Problem to work on: From the line containing "All officers of" to the end of the entries, return every line exactly, both ends included, and add nothing.

Task input:
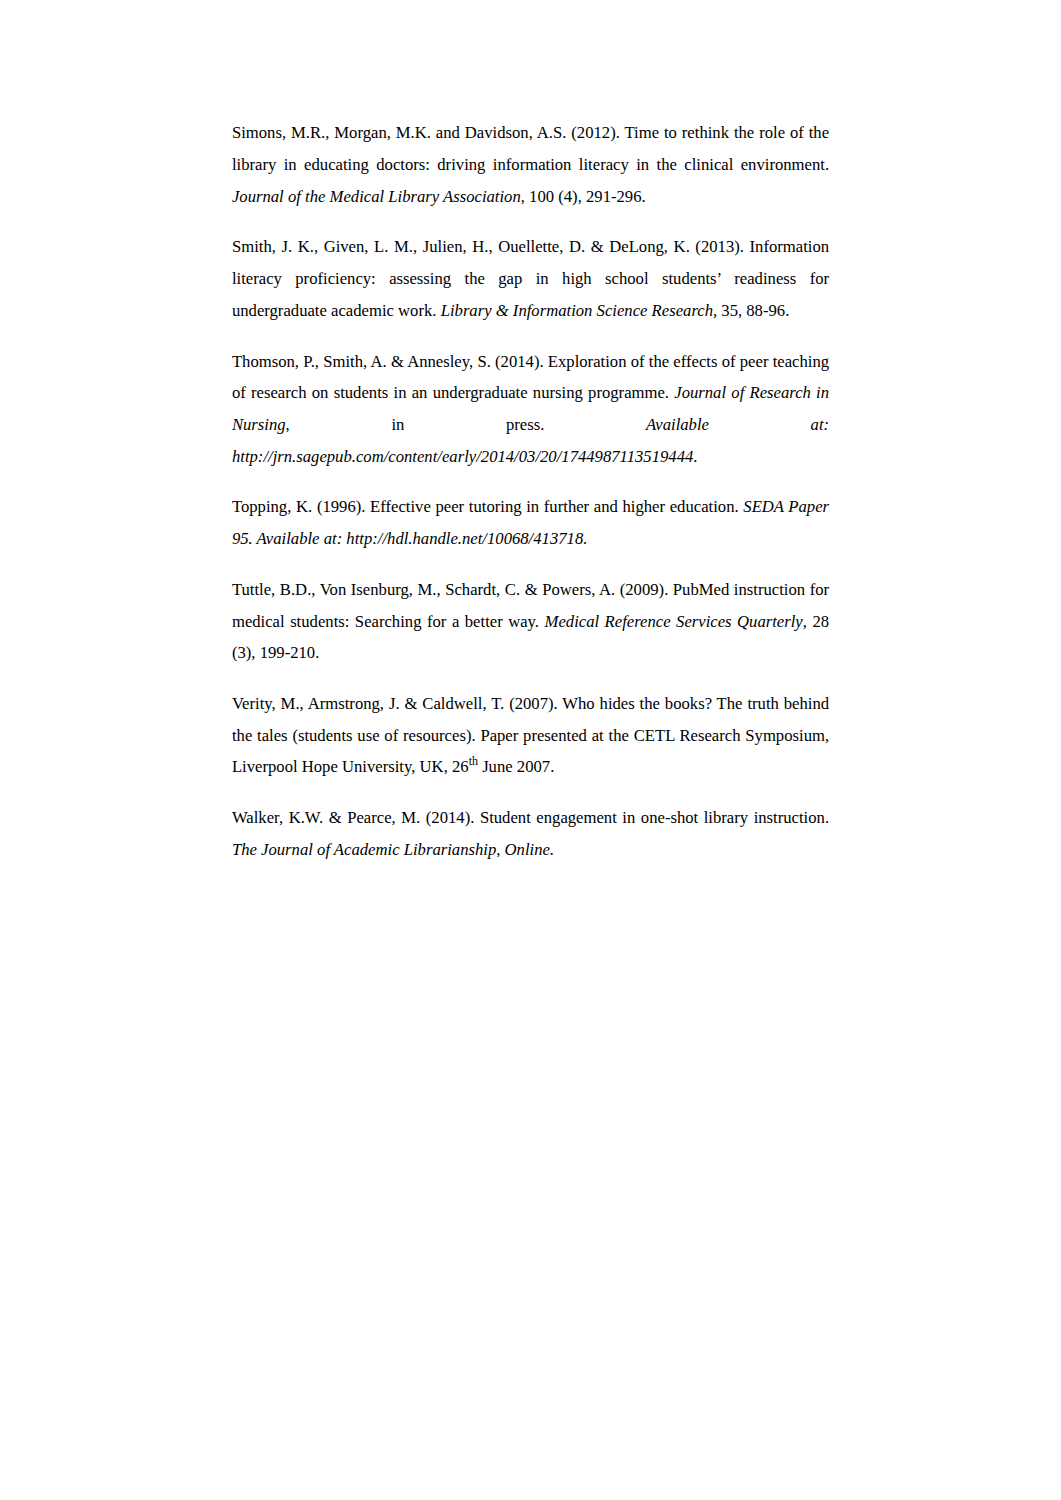Simons, M.R., Morgan, M.K. and Davidson, A.S. (2012). Time to rethink the role of the library in educating doctors: driving information literacy in the clinical environment. Journal of the Medical Library Association, 100 (4), 291-296.
Smith, J. K., Given, L. M., Julien, H., Ouellette, D. & DeLong, K. (2013). Information literacy proficiency: assessing the gap in high school students’ readiness for undergraduate academic work. Library & Information Science Research, 35, 88-96.
Thomson, P., Smith, A. & Annesley, S. (2014). Exploration of the effects of peer teaching of research on students in an undergraduate nursing programme. Journal of Research in Nursing, in press. Available at: http://jrn.sagepub.com/content/early/2014/03/20/1744987113519444.
Topping, K. (1996). Effective peer tutoring in further and higher education. SEDA Paper 95. Available at: http://hdl.handle.net/10068/413718.
Tuttle, B.D., Von Isenburg, M., Schardt, C. & Powers, A. (2009). PubMed instruction for medical students: Searching for a better way. Medical Reference Services Quarterly, 28 (3), 199-210.
Verity, M., Armstrong, J. & Caldwell, T. (2007). Who hides the books? The truth behind the tales (students use of resources). Paper presented at the CETL Research Symposium, Liverpool Hope University, UK, 26th June 2007.
Walker, K.W. & Pearce, M. (2014). Student engagement in one-shot library instruction. The Journal of Academic Librarianship, Online.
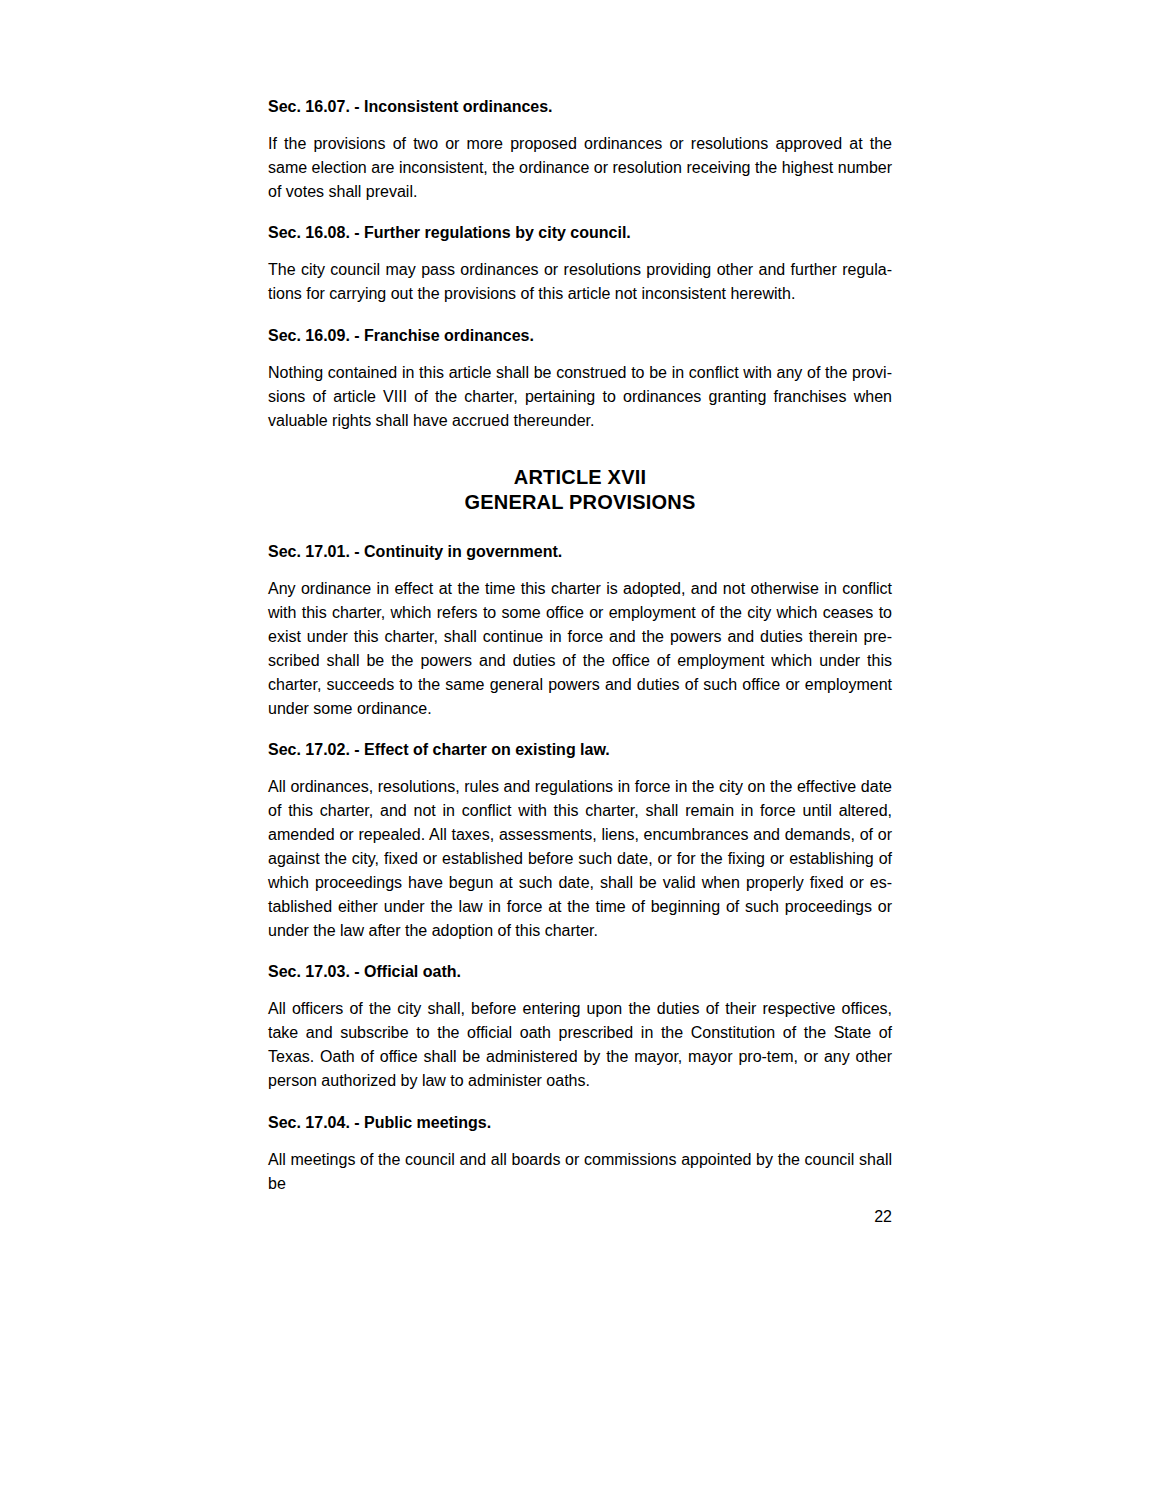Sec. 16.07. - Inconsistent ordinances.
If the provisions of two or more proposed ordinances or resolutions approved at the same election are inconsistent, the ordinance or resolution receiving the highest number of votes shall prevail.
Sec. 16.08. - Further regulations by city council.
The city council may pass ordinances or resolutions providing other and further regulations for carrying out the provisions of this article not inconsistent herewith.
Sec. 16.09. - Franchise ordinances.
Nothing contained in this article shall be construed to be in conflict with any of the provisions of article VIII of the charter, pertaining to ordinances granting franchises when valuable rights shall have accrued thereunder.
ARTICLE XVII GENERAL PROVISIONS
Sec. 17.01. - Continuity in government.
Any ordinance in effect at the time this charter is adopted, and not otherwise in conflict with this charter, which refers to some office or employment of the city which ceases to exist under this charter, shall continue in force and the powers and duties therein prescribed shall be the powers and duties of the office of employment which under this charter, succeeds to the same general powers and duties of such office or employment under some ordinance.
Sec. 17.02. - Effect of charter on existing law.
All ordinances, resolutions, rules and regulations in force in the city on the effective date of this charter, and not in conflict with this charter, shall remain in force until altered, amended or repealed. All taxes, assessments, liens, encumbrances and demands, of or against the city, fixed or established before such date, or for the fixing or establishing of which proceedings have begun at such date, shall be valid when properly fixed or established either under the law in force at the time of beginning of such proceedings or under the law after the adoption of this charter.
Sec. 17.03. - Official oath.
All officers of the city shall, before entering upon the duties of their respective offices, take and subscribe to the official oath prescribed in the Constitution of the State of Texas. Oath of office shall be administered by the mayor, mayor pro-tem, or any other person authorized by law to administer oaths.
Sec. 17.04. - Public meetings.
All meetings of the council and all boards or commissions appointed by the council shall be
22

Answer area:
All officers of the city shall, before entering upon the duties of their respective offices, take and subscribe to the official oath prescribed in the Constitution of the State of Texas. Oath of office shall be administered by the mayor, mayor pro-tem, or any other person authorized by law to administer oaths.
Sec. 17.04. - Public meetings.
All meetings of the council and all boards or commissions appointed by the council shall be
22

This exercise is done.